**Source material**
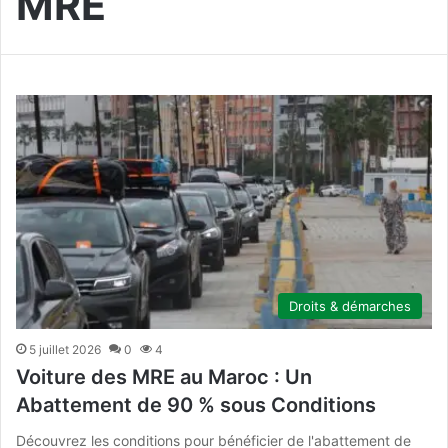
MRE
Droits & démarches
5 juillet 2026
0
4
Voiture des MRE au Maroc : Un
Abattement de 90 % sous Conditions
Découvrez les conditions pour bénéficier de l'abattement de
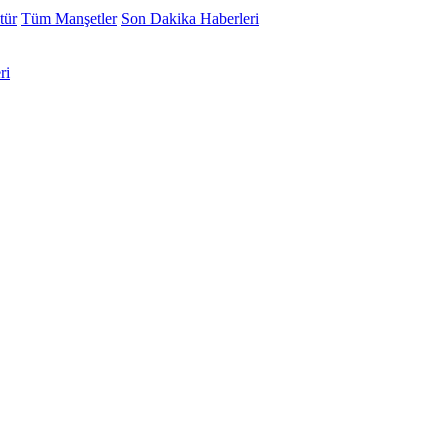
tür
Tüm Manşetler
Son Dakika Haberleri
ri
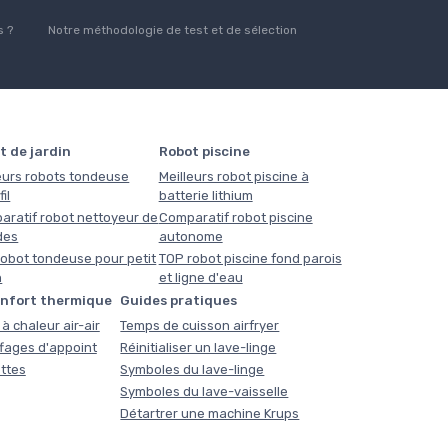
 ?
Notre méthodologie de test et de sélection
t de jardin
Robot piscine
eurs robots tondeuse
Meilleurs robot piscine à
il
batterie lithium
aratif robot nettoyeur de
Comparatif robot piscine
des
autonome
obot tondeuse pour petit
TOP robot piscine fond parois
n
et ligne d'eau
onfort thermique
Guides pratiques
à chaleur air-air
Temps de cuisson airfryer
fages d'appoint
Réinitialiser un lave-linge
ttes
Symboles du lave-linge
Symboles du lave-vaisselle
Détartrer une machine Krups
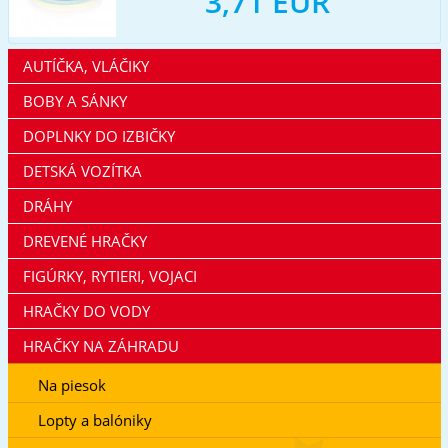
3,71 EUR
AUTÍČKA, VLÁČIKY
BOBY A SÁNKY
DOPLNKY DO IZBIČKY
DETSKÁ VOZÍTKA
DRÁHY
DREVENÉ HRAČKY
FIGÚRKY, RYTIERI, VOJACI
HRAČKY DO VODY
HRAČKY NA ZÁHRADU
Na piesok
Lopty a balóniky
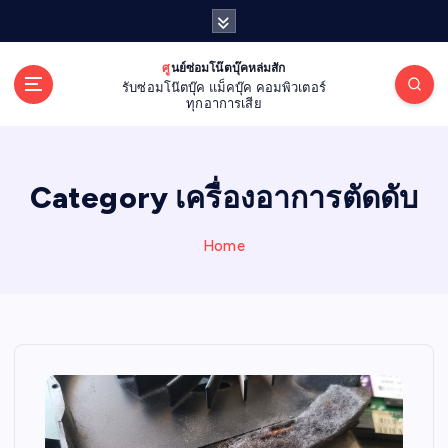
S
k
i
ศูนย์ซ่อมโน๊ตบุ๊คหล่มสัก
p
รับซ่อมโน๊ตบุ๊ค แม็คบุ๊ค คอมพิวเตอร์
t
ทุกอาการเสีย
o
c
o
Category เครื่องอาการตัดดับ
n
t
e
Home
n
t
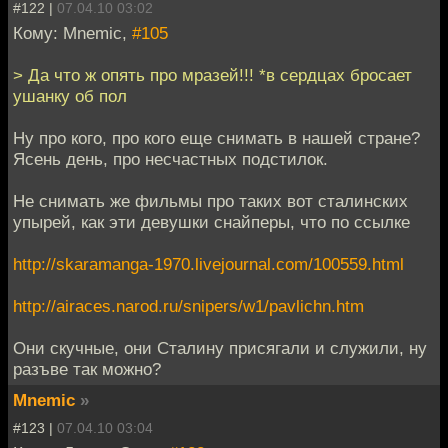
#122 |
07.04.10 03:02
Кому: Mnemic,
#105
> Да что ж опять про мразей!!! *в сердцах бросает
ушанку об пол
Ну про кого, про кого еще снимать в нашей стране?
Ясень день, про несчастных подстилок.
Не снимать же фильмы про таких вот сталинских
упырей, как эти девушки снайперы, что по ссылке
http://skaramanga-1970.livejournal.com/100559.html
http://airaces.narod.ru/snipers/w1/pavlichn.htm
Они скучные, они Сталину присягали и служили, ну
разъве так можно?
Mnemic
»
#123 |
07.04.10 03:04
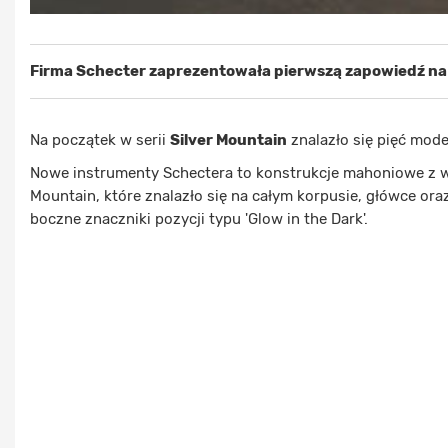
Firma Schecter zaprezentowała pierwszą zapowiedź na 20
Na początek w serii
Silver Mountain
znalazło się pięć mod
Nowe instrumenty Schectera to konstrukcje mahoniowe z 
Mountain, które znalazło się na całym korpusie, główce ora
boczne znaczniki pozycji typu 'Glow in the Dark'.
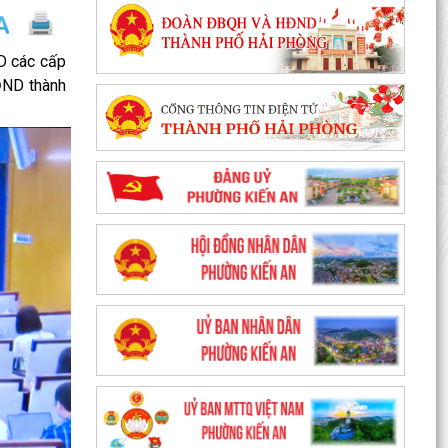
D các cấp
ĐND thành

**Work instruction**
Copy out, in full, each line in the rows above that contains the word "pour".

**Reply**
Découvrez les conditions pour bénéficier de l'abattement de
obot tondeuse pour petit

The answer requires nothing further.